What about the above two points I posted?
Too bad? or may be interesting alternatives?

[Nominal Animal]

My opinion only:

Using the linker symbol is roughly equivalent to compiling in a separate unit.  It works, but it is complicated, and hides the actual issue from human programmers.  Future programmers will have to re-discover the problem and the solution for themselves.

Using pragmas to modify optimizations to get code to work like you want is a hack.  It hides the problem by making the compiler stupid.
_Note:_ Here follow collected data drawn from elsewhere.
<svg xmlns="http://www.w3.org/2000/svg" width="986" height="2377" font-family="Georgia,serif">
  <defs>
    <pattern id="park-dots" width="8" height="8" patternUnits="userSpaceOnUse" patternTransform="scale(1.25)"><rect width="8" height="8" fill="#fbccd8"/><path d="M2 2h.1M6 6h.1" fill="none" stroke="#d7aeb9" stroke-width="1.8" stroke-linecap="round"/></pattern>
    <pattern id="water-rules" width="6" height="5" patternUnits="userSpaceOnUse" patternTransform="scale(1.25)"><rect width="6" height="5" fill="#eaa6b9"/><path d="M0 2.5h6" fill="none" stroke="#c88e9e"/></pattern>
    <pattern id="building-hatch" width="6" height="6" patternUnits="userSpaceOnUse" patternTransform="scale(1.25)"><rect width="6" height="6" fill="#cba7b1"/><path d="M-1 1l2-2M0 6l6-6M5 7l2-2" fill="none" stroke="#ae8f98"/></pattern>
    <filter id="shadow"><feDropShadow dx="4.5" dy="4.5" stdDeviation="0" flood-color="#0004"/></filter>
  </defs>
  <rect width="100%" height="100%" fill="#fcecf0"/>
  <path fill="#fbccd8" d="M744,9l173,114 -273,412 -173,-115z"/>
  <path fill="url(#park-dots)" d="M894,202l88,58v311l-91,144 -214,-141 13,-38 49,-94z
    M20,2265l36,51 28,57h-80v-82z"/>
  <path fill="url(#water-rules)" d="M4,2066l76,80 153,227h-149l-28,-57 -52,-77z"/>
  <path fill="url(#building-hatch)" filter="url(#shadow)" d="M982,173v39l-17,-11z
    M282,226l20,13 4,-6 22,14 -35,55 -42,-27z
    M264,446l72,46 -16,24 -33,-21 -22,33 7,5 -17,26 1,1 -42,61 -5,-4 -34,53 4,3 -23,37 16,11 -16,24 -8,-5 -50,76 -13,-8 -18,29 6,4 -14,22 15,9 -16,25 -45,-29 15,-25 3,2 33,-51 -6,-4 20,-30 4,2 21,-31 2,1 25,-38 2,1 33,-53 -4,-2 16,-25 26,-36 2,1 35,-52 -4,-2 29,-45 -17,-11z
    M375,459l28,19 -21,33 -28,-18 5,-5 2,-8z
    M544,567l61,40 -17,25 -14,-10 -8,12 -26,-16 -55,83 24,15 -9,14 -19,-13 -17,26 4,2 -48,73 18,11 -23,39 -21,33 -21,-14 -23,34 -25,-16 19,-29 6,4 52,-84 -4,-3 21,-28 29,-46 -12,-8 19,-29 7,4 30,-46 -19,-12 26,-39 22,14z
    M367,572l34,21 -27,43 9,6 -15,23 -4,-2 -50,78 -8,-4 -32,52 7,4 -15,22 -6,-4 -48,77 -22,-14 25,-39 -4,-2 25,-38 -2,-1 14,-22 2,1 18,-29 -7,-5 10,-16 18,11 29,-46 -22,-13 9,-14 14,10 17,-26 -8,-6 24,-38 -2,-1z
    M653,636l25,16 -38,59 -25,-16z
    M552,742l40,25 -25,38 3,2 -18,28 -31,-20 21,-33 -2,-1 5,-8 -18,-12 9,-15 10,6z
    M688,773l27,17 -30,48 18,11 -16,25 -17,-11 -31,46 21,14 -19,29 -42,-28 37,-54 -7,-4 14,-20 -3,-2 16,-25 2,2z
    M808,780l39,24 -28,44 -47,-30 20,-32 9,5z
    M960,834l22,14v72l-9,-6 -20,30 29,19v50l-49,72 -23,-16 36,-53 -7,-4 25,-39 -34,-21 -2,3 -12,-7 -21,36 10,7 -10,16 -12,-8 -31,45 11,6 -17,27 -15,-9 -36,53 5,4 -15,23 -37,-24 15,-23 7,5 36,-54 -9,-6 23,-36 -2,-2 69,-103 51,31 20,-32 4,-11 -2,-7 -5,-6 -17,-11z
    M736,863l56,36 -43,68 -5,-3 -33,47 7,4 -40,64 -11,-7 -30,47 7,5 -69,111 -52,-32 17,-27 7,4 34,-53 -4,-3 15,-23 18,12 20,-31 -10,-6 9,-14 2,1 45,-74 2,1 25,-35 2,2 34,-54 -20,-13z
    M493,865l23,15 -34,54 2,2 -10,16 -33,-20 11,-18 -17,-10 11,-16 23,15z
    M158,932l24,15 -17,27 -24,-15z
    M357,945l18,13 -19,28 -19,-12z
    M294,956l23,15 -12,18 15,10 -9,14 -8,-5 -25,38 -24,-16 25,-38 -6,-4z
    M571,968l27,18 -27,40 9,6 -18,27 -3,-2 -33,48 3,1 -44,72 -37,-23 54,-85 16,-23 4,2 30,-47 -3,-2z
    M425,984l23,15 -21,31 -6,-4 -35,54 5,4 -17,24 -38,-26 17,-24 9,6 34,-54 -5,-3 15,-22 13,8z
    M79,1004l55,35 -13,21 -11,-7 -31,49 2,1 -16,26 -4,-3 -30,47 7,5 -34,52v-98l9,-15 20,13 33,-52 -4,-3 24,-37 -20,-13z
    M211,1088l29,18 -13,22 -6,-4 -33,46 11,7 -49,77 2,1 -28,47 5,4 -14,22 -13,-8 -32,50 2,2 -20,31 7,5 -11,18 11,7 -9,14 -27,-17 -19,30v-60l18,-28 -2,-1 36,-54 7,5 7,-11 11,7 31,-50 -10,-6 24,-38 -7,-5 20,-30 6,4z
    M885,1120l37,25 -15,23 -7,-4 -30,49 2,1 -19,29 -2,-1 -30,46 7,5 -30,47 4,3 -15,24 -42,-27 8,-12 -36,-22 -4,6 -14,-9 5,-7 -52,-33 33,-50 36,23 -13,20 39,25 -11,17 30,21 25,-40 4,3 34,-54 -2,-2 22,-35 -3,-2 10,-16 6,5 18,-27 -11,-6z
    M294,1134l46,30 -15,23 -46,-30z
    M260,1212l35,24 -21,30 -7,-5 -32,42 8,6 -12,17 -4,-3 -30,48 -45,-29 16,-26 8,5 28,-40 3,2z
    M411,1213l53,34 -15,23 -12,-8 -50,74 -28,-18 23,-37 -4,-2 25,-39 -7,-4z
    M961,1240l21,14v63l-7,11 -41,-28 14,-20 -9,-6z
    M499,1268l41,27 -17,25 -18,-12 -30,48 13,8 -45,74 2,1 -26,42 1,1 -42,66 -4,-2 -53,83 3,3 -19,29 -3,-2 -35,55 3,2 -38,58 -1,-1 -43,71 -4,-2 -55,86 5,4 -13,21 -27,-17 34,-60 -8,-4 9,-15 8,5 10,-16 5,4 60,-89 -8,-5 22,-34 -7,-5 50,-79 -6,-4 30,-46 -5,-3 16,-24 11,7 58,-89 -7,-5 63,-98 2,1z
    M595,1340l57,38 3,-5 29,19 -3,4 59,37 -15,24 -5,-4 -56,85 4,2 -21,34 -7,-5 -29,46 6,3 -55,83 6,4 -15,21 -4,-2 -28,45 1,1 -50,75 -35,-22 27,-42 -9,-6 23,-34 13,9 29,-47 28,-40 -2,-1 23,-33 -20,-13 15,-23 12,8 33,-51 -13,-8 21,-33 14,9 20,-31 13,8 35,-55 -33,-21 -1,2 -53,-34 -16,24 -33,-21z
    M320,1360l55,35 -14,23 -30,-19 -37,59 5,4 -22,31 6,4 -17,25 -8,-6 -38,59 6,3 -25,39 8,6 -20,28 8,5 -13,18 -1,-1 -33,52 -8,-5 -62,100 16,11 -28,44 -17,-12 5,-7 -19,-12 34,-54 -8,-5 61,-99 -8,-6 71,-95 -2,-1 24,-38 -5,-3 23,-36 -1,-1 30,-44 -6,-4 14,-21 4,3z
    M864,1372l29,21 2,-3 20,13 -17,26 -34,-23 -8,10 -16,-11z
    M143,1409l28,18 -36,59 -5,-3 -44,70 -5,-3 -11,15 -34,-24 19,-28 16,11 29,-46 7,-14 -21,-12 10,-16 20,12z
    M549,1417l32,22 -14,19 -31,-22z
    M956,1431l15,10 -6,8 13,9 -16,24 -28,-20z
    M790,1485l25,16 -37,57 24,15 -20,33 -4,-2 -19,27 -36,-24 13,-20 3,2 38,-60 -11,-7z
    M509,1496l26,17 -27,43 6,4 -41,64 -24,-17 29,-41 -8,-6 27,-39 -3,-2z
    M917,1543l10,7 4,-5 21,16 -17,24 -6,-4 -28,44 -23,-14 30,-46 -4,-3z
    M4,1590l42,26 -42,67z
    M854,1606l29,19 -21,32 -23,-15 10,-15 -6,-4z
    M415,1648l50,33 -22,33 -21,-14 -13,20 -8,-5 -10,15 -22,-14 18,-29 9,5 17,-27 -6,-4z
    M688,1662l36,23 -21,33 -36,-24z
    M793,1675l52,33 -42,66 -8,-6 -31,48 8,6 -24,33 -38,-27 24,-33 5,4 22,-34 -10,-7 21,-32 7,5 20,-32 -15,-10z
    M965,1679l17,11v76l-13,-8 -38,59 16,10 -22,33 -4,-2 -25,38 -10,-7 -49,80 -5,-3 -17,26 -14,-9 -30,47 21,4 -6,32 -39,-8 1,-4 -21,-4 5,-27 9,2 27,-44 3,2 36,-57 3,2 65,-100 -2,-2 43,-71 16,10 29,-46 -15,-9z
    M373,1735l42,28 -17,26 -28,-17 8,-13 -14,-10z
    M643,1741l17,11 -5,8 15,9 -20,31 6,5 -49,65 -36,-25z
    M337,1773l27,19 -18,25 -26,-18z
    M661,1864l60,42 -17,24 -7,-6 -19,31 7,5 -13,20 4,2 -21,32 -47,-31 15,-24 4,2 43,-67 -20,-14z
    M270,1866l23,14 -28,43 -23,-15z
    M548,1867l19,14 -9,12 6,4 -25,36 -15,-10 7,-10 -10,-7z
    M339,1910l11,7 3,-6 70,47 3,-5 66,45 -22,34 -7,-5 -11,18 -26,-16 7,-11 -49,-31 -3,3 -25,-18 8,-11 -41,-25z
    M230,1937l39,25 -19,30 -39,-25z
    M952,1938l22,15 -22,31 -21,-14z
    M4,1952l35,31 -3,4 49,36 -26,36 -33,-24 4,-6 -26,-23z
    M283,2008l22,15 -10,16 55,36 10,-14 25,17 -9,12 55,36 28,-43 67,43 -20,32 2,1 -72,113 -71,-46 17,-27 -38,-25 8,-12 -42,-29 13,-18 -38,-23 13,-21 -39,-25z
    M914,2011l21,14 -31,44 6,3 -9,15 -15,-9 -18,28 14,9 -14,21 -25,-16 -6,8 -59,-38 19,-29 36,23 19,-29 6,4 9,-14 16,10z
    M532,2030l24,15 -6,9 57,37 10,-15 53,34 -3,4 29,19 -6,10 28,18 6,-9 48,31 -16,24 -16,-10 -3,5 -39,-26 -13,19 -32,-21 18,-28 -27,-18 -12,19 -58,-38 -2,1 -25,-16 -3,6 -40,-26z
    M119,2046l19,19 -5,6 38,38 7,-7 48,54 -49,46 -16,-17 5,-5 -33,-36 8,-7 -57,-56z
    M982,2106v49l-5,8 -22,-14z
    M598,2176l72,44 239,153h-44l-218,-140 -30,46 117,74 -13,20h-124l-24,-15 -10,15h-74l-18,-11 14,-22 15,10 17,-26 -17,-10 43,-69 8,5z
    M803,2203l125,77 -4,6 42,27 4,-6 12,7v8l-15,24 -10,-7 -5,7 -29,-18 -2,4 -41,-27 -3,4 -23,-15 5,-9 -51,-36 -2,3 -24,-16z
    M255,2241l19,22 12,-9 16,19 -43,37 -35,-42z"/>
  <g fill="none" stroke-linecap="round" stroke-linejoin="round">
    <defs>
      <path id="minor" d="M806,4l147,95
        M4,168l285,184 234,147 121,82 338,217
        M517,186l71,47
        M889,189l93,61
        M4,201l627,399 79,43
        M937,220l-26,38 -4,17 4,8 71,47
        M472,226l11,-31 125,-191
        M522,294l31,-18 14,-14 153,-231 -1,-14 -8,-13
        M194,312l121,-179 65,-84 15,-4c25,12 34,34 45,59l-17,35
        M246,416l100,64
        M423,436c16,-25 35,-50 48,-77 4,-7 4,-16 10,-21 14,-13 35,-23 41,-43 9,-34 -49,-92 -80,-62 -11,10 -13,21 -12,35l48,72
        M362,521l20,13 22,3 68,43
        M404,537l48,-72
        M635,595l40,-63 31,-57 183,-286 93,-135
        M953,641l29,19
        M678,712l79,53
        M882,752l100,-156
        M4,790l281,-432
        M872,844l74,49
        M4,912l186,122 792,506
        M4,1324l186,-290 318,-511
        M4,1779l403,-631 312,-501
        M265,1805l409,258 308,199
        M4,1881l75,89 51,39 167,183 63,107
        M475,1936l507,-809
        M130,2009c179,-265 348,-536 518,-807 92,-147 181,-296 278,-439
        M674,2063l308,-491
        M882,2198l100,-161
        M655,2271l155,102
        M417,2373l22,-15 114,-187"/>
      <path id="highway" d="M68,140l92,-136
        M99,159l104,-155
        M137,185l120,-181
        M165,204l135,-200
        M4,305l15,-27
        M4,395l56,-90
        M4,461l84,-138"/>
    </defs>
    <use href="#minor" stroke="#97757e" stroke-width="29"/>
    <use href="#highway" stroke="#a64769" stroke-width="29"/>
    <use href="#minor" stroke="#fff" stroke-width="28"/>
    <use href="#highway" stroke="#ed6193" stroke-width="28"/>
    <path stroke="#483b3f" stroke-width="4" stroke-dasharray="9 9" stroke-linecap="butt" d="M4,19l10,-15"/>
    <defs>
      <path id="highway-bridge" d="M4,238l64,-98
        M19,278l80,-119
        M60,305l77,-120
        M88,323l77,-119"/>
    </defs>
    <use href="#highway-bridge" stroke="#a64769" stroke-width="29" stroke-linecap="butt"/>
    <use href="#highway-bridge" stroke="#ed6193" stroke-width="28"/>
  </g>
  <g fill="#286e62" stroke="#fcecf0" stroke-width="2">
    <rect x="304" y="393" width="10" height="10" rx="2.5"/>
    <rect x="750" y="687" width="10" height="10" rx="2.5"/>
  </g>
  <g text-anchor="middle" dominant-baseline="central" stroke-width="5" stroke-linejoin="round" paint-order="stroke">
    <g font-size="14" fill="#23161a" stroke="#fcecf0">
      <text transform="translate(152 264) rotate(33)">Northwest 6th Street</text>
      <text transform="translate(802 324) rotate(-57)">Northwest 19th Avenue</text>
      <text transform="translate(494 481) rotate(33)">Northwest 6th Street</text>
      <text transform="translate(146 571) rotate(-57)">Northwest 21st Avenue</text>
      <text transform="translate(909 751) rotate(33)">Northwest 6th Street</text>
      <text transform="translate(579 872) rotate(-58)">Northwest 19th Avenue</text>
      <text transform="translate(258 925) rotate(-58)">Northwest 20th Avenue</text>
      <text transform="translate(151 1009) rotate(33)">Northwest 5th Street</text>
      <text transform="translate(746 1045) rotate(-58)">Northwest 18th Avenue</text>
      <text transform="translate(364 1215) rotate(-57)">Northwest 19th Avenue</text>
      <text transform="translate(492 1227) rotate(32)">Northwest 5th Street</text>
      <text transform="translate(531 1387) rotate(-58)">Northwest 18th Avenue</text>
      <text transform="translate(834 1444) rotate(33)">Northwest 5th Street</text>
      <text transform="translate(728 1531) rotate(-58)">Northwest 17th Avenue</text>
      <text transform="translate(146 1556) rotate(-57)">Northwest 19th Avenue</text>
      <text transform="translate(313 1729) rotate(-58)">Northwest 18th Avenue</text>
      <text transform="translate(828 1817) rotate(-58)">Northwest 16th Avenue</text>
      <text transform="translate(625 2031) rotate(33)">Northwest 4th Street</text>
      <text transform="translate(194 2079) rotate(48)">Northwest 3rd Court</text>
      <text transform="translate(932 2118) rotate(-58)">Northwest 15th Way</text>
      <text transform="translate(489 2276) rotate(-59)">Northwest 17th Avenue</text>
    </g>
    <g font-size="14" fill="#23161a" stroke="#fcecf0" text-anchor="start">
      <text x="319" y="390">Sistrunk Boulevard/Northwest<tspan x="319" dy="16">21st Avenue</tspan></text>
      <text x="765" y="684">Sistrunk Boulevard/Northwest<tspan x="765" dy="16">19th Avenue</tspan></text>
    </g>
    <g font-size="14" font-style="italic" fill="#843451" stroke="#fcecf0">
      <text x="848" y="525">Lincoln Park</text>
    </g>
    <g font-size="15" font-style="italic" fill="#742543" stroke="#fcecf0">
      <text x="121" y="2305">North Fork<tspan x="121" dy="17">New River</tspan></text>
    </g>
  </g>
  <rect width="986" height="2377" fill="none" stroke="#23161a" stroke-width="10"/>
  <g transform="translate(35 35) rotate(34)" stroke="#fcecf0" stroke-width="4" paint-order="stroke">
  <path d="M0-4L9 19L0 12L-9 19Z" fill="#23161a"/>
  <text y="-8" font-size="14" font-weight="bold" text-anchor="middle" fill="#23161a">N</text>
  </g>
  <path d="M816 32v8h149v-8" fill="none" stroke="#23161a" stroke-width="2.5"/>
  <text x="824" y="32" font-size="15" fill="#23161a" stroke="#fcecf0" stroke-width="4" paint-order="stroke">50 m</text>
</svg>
I like the assume-modified marking approach, because it fits the C and C++ standard models, is easy to understand ("okay compiler, this region of memory may have changed, so don't make any assumptions about its contents, okay?"), and is simple to implement.

Others may disagree.

[brucehoult]

The thing with that is, while developing I would like to be able to step through the code line-by-line. That won't work when you optimise.

omg. Why?
<snip>....honestly not something I've done or wanted to do in the last 35 years probably.

Never single stepped out of a trap to see where it occurred?

It's pretty rare when I use an interactive debugger. On embedded systems there's often a lot of background processing, DMA, network things to time out, which mean it's simply not practical to sit in a debugger staring at the screen because everything else will fall to pieces while you do that.

If I *was* in that situation I might set a breakpoint on the RFI instruction and then single-step *once*, if that was supported in that environment.

But more likely I'd look at what the interrupt stored on the stack or in the ExceptionPC CSR or wherever it is stored on that architecture and just read the exception PC from there.

Or log it at the start of the interrupt handler for later analysis.